I am running inference using Python 2.7, MXNet V1.3.0 ML framework on an image classification model of ONNX format (V1.2.1 with opset 7) where I feed an image to the inferrer at a time. What do I need to do to asynchronously run inference for multiple images but also await for all of them to finish?
I am extracting frames as .jpeg images from a video at 30 FPS. So for an example, when I run the process on a video of length 20s, it generates 600 .jpeg images.
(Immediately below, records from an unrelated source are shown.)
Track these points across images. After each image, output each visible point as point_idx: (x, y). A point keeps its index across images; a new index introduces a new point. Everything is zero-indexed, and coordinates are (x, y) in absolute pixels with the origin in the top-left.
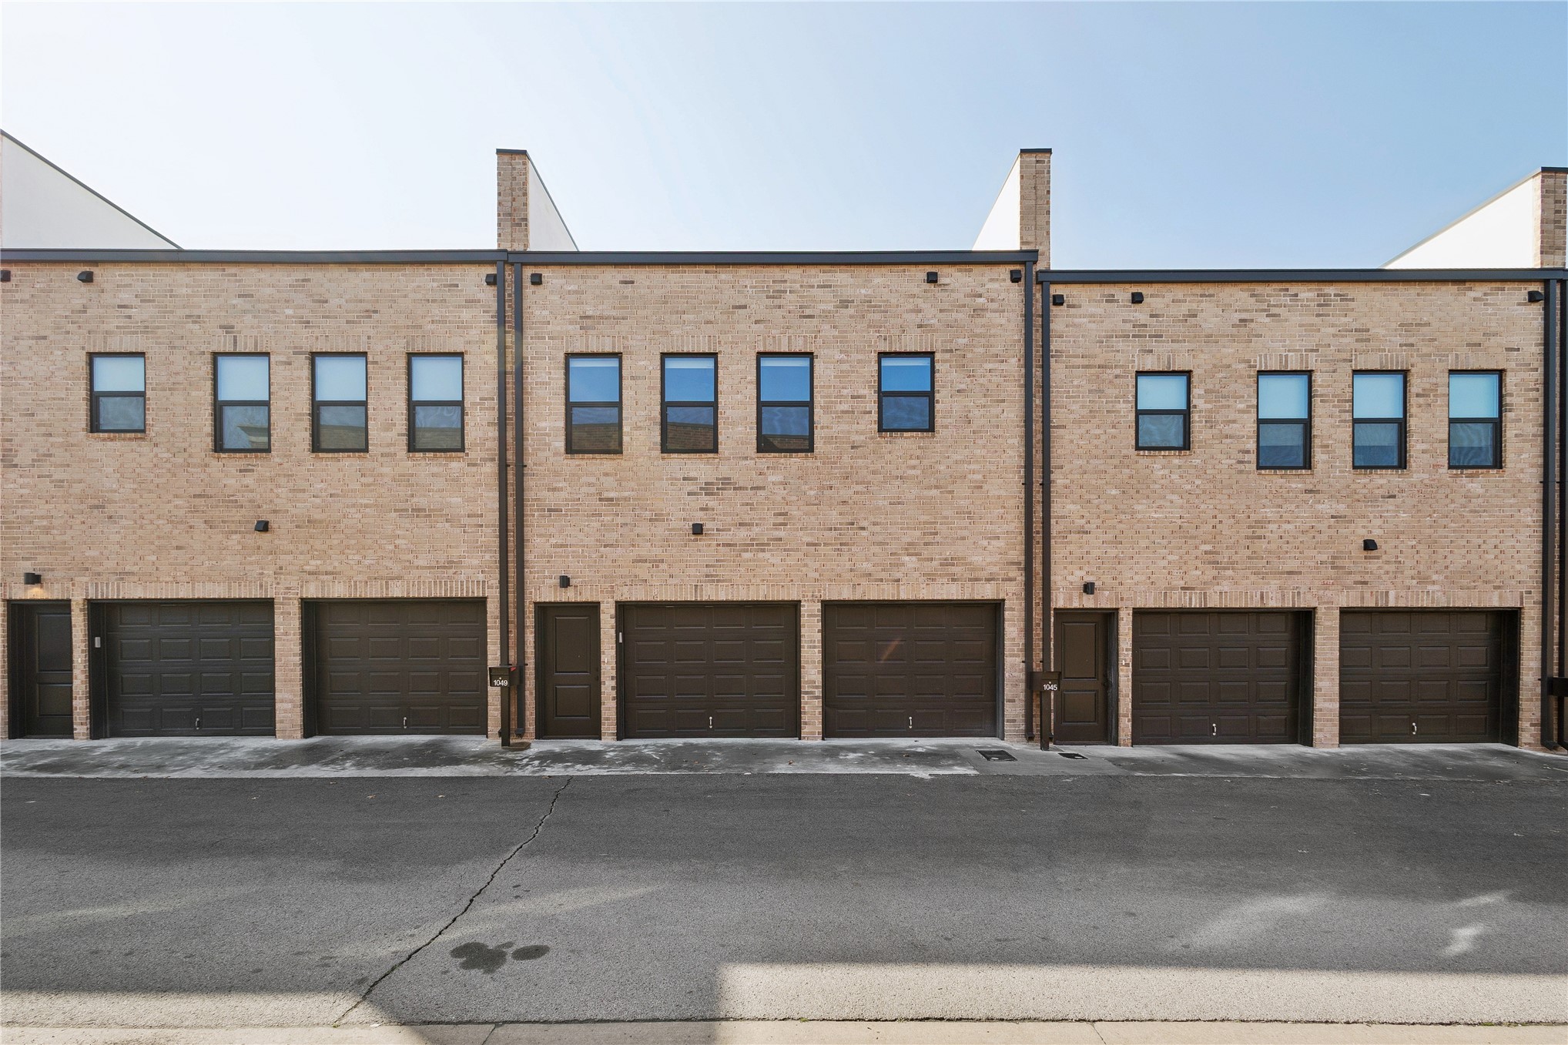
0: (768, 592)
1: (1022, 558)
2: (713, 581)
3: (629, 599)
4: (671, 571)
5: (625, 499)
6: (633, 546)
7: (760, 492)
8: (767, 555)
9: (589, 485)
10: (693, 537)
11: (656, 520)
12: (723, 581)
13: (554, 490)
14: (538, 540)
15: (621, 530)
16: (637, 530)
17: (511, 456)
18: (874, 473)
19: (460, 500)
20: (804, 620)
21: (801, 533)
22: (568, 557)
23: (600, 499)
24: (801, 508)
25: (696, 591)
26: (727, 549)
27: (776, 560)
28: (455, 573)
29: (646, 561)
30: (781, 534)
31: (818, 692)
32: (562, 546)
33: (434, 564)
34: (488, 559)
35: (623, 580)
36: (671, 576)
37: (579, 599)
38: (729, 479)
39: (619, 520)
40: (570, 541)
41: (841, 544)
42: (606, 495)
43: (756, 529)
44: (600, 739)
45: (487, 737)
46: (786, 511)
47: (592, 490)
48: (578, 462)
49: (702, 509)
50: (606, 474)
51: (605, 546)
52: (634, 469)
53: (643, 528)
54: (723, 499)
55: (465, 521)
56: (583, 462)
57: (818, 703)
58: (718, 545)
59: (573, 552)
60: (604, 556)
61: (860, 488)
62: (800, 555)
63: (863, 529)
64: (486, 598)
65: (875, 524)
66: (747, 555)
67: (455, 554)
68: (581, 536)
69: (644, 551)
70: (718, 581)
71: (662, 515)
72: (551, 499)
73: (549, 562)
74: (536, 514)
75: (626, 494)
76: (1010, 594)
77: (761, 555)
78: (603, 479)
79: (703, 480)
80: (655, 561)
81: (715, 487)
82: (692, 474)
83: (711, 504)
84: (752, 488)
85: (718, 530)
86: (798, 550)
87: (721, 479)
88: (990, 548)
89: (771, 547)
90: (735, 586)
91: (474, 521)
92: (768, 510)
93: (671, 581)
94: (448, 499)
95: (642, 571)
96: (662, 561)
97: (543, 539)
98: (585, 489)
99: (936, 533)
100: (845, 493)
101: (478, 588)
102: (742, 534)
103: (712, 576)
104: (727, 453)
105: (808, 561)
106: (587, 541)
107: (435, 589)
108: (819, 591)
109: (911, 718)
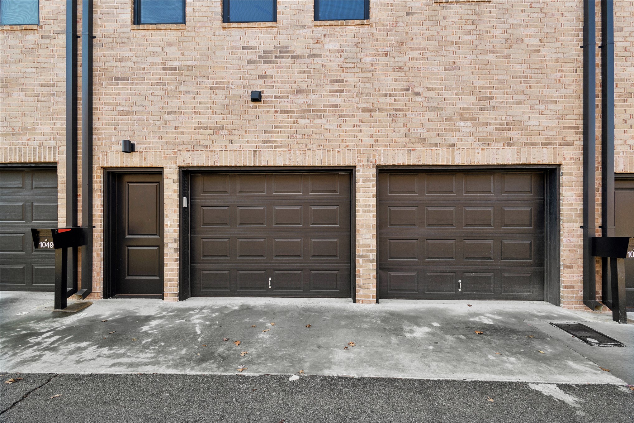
0: (324, 157)
1: (580, 122)
2: (271, 147)
3: (191, 165)
4: (231, 137)
5: (189, 68)
6: (195, 113)
7: (316, 60)
8: (323, 121)
9: (154, 54)
10: (252, 104)
11: (217, 88)
12: (281, 147)
13: (121, 59)
14: (106, 108)
15: (183, 98)
16: (199, 98)
17: (81, 28)
18: (428, 38)
19: (34, 70)
20: (359, 185)
21: (357, 100)
22: (133, 124)
23: (164, 69)
24: (357, 75)
25: (254, 157)
26: (285, 116)
27: (332, 126)
28: (29, 140)
29: (207, 128)
30: (337, 100)
31: (373, 256)
32: (128, 113)
33: (9, 130)
34: (60, 126)
35: (185, 146)
36: (231, 142)
37: (144, 165)
38: (287, 47)
39: (182, 88)
40: (135, 109)
41: (396, 110)
42: (169, 64)
43: (313, 96)
44: (163, 298)
46: (342, 77)
47: (157, 59)
48: (143, 33)
49: (260, 77)
50: (170, 45)
51: (169, 114)
52: (197, 39)
53: (205, 96)
54: (281, 67)
55: (40, 90)
56: (148, 33)
57: (373, 267)
58: (276, 112)
59: (139, 119)
60: (168, 124)
61: (415, 54)
62: (355, 121)
63: (418, 94)
64: (56, 163)
65: (429, 89)
66: (303, 122)
67: (29, 121)
68: (146, 103)
69: (204, 119)
70: (276, 147)
71: (223, 83)
72: (118, 69)
73: (115, 129)
74: (104, 83)
75: (189, 63)
76: (568, 159)
77: (317, 121)
78: (167, 49)
79: (262, 48)
80: (216, 128)
81: (274, 55)
82: (252, 43)
83: (269, 72)
84: (309, 56)
85: (276, 97)
86: (354, 116)
87: (279, 48)
88: (547, 112)
89: (327, 114)
90: (292, 152)
91: (46, 90)
92: (325, 77)
93: (230, 147)
94: (23, 70)
95: (204, 137)
96: (223, 128)
97: (111, 107)
98: (150, 59)
99: (492, 98)
100: (400, 60)
101: (50, 154)
102: (300, 99)
103: (270, 142)
104: (285, 22)
105: (363, 126)
106: (151, 109)
107: (11, 155)
108: (374, 156)
109: (460, 281)
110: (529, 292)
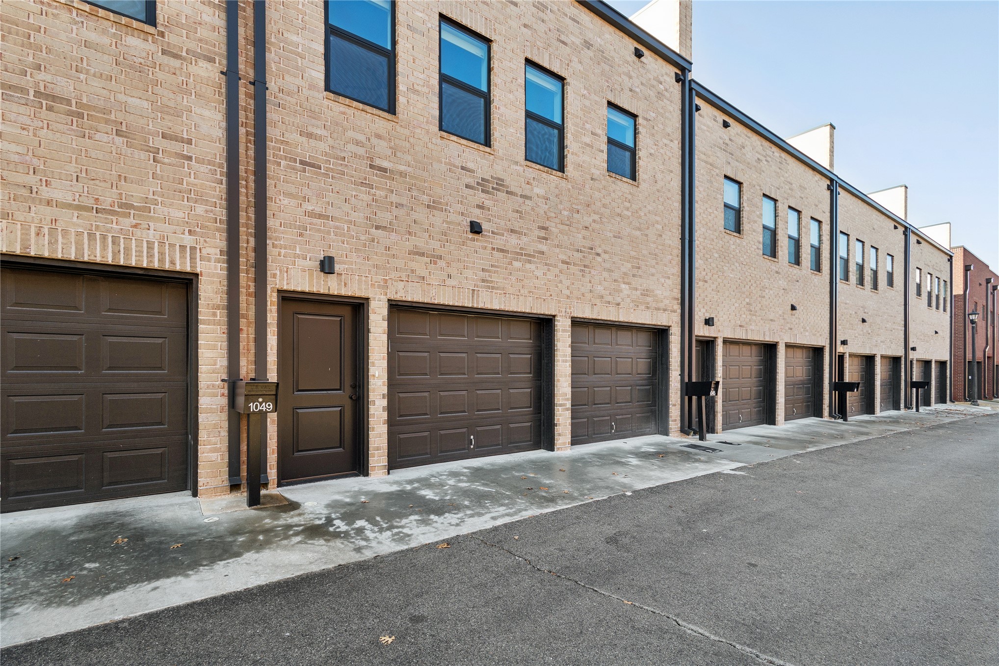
0: (533, 304)
1: (679, 295)
2: (489, 287)
3: (404, 299)
4: (450, 270)
5: (402, 174)
6: (410, 233)
7: (528, 202)
8: (532, 267)
9: (358, 143)
10: (471, 236)
11: (435, 208)
12: (497, 288)
13: (310, 135)
14: (286, 201)
15: (395, 212)
16: (414, 216)
17: (245, 68)
18: (604, 206)
19: (146, 104)
20: (558, 334)
21: (557, 250)
22: (329, 233)
23: (371, 166)
24: (558, 225)
25: (473, 296)
26: (501, 255)
27: (539, 273)
28: (136, 226)
29: (423, 255)
30: (543, 247)
31: (569, 404)
32: (320, 216)
33: (90, 202)
34: (202, 213)
35: (398, 274)
36: (450, 276)
37: (344, 292)
38: (503, 180)
39: (394, 198)
40: (330, 212)
41: (585, 266)
42: (378, 162)
43: (525, 239)
44: (366, 474)
45: (195, 494)
46: (547, 225)
47: (361, 151)
48: (343, 108)
49: (479, 207)
50: (378, 136)
51: (377, 228)
52: (411, 140)
53: (421, 214)
54: (497, 201)
55: (159, 143)
56: (350, 111)
57: (568, 414)
58: (493, 249)
59: (337, 228)
60: (376, 241)
61: (596, 217)
62: (557, 271)
63: (598, 255)
64: (197, 275)
65: (605, 252)
66: (517, 264)
67: (135, 193)
68: (347, 207)
69: (420, 242)
70: (493, 288)
71: (440, 203)
72: (306, 149)
73: (301, 235)
74: (283, 162)
75: (402, 168)
76: (674, 323)
77: (528, 266)
78: (374, 141)
79: (480, 174)
80: (433, 256)
81: (491, 185)
82: (470, 165)
83: (488, 203)
84: (522, 196)
85: (493, 233)
86: (556, 266)
87: (495, 178)
88: (665, 285)
89: (536, 260)
90: (507, 295)
91: (175, 147)
92: (534, 221)
93: (449, 282)
94: (121, 97)
95: (420, 265)
96: (440, 257)
97: (294, 202)
98: (351, 147)
99: (639, 268)
100: (587, 220)
101: (183, 257)
102: (513, 241)
103: (487, 281)
104: (501, 153)
105: (562, 277)
106: (354, 216)
107: (92, 248)
108: (570, 308)
109: (613, 423)
110: (649, 428)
For now, I iterate through a list of those images and pass a relative path to each of them to the following function which then infers from the target image.
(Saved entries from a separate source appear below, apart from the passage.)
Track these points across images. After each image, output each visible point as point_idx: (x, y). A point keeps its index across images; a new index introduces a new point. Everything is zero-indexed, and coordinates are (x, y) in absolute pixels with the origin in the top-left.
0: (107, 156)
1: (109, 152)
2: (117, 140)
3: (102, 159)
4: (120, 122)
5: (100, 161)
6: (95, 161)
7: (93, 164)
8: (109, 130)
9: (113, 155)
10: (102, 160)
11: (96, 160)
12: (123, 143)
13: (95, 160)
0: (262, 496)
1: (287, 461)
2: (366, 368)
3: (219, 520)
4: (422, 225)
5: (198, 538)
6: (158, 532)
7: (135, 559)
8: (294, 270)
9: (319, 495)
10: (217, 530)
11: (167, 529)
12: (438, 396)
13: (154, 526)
def infer(self, target_image_path):
target_image_path = self.__output_directory + '/' + target_image_path
image_data = self.__get_image_data(target_image_path) # Get pixel data
'''Define the model's input'''
model_metadata = onnx_mxnet.get_model_metadata(self.__model)
data_names = [inputs[0]
for inputs in model_metadata.get('input_tensor_data')]
Batch = namedtuple('Batch', 'data')
ctx = mx.eia() # Set the context to elastic inference
'''Load the model'''
sym, arg, aux = onnx_mxnet.import_model(self.__model)
mod = mx.mod.Module(symbol=sym, data_names=data_names,
context=ctx, label_names=None)
mod.bind(data_shapes=[(data_names[0], image_data.shape)],
label_shapes=None, for_training=False)
mod.set_params(arg_params=arg, aux_params=aux,
allow_missing=True, allow_extra=True)
'''Run inference on the image'''
mod.forward(Batch([mx.nd.array(image_data)]))
predictions = mod.get_outputs()[0].asnumpy()
predictions = predictions[0].tolist()
'''Apply emotion labels'''
zipb_object = zip(self.__emotion_labels, predictions)
prediction_dictionary = dict(zipb_object)
return prediction_dictionary
Expected behavior would be to run the inference for each image asynchronously but also to await the process to finish for the entire batch.
One thing you shouldn't do is to load the model for every image. Should load the model once and then run inference on all your 600 images.
For example you can refactor your code like that:
def load_model(self):
'''Load the model'''
model_metadata = onnx_mxnet.get_model_metadata(self.__model)
data_names = [inputs[0]
for inputs in model_metadata.get('input_tensor_data')]
Batch = namedtuple('Batch', 'data')
ctx = mx.eia() # Set the context to elastic inference
'''Load the model'''
sym, arg, aux = onnx_mxnet.import_model(self.__model)
mod = mx.mod.Module(symbol=sym, data_names=data_names,
context=ctx, label_names=None)
mod.bind(data_shapes=[(data_names[0], image_data.shape)],
label_shapes=None, for_training=False)
mod.set_params(arg_params=arg, aux_params=aux,
allow_missing=True, allow_extra=True)
return mod
def infer(self, mod, target_image_path):
target_image_path = self.__output_directory + '/' + target_image_path
image_data = self.__get_image_data(target_image_path) # Get pixel data
'''Run inference on the image'''
mod.forward(Batch([mx.nd.array(image_data)]))
predictions = mod.get_outputs()[0].asnumpy()
predictions = predictions[0].tolist()
'''Apply emotion labels'''
zipb_object = zip(self.__emotion_labels, predictions)
prediction_dictionary = dict(zipb_object)
return prediction_dictionary
MXNet runs on a asynchronous engine, you don't have to wait for the image to finish processing to enqueue a new one.
Some calls in MXNet are asynchronous, for example when you call mod.forward()
this calls returns immediately and does not wait for the result to be computed. Other calls are synchronous, for example mod.get_outputs()[0].asnumpy()
this copies the data to the CPU so it has to be synchronous. Having a synchronous call between each of your iteration slows down the processing a bit.
Assuming you have access to the list of image_paths, you can process them like this to minimize waiting time and having a synchronization point only at the end:
results = []
for target_image_path in image_paths:
image_data = self.__get_image_data(target_image_path) # Get pixel data
'''Run inference on the image'''
mod.forward(Batch([mx.nd.array(image_data)]))
results.append(mod.get_outputs()[0])
predictions = [result.asnumpy()[0].tolist() for result in results]
You can read more about asynchronous programming with MXNet here: http://d2l.ai/chapter_computational-performance/async-computation.html
Even better if you know that you have N images to process, you can batch them into batches of for example 16 in order to increase the parallelism of the processing. However doing so will increase the memory consumption. Since you seem to be using an elastic inference context, your overall memory will be limited and I would advise sticking with smaller batch size to not risk to run out of memory.